→ ENTRIES SHOWN:
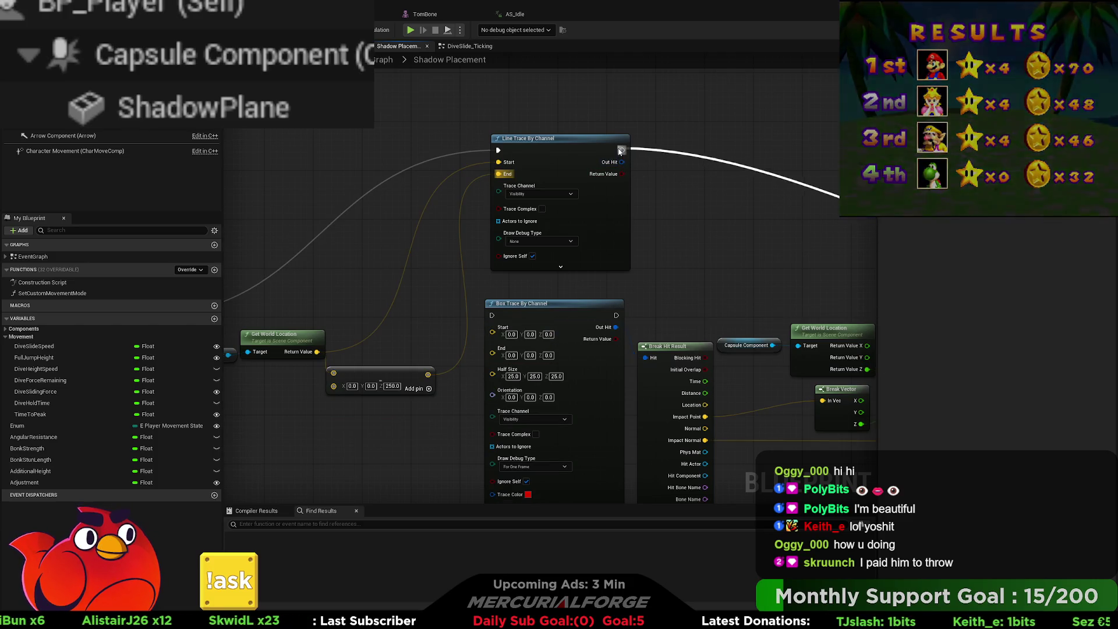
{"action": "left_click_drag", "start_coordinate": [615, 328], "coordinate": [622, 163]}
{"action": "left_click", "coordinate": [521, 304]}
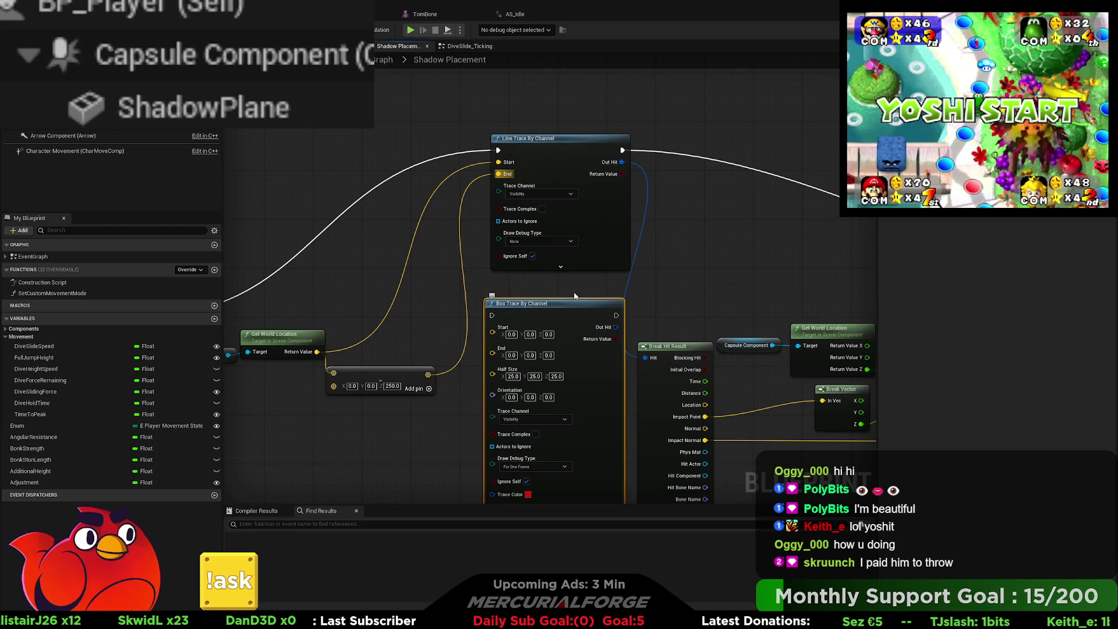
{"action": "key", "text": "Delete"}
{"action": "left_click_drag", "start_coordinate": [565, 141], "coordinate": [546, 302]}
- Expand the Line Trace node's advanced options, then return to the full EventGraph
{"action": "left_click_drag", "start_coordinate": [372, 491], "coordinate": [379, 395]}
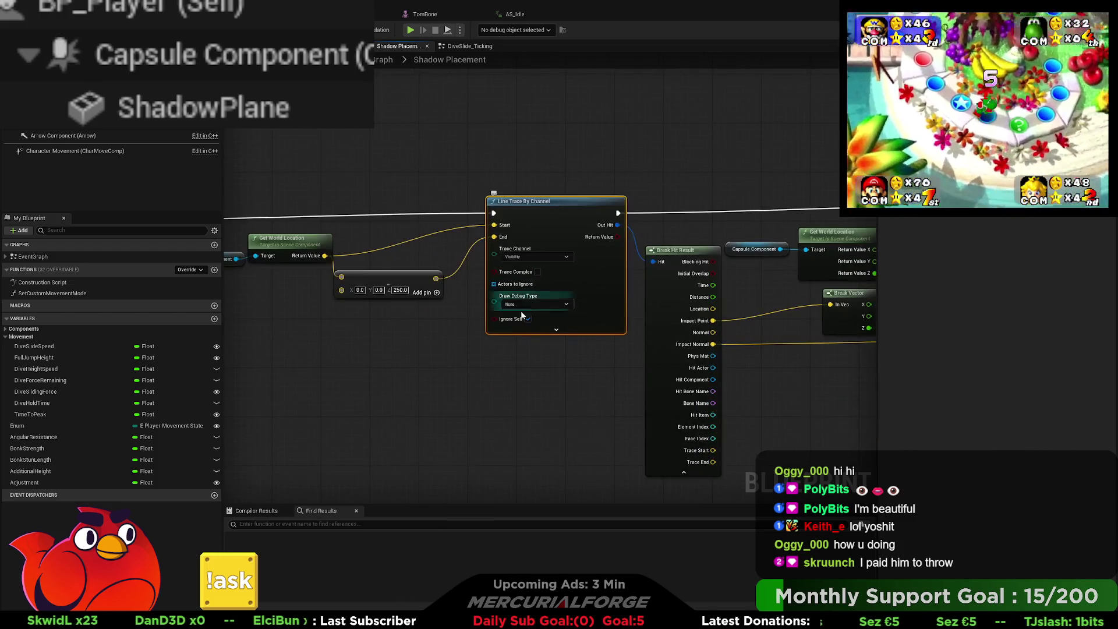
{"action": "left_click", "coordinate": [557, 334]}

→ ASSIGNMENT: The result should be an exact retyped version of all the entries above, containing no pictures.

→ SOLUTION TO THIS PROBLEM:
{"action": "left_click_drag", "start_coordinate": [615, 328], "coordinate": [622, 163]}
{"action": "left_click", "coordinate": [521, 304]}
{"action": "key", "text": "Delete"}
{"action": "left_click_drag", "start_coordinate": [565, 141], "coordinate": [546, 302]}
- Expand the Line Trace node's advanced options, then return to the full EventGraph
{"action": "left_click_drag", "start_coordinate": [372, 491], "coordinate": [379, 395]}
{"action": "left_click", "coordinate": [557, 334]}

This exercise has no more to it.